Exercise task -
Copy the items from the line with "pose: elev=33.4 azim=309.1" to the line with "Dot at: occluded", swapping "dist" for "distance" and keeping everything else the same.

Supplied data -
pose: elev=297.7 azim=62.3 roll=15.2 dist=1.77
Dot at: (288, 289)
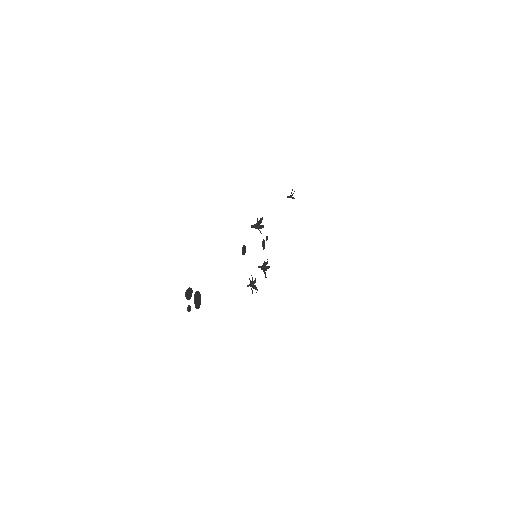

...

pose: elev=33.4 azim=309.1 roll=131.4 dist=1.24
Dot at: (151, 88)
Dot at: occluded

* * *

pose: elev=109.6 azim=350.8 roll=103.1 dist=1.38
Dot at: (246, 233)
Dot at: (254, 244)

Output of the task -
pose: elev=33.4 azim=309.1 roll=131.4 distance=1.24
Dot at: (151, 88)
Dot at: occluded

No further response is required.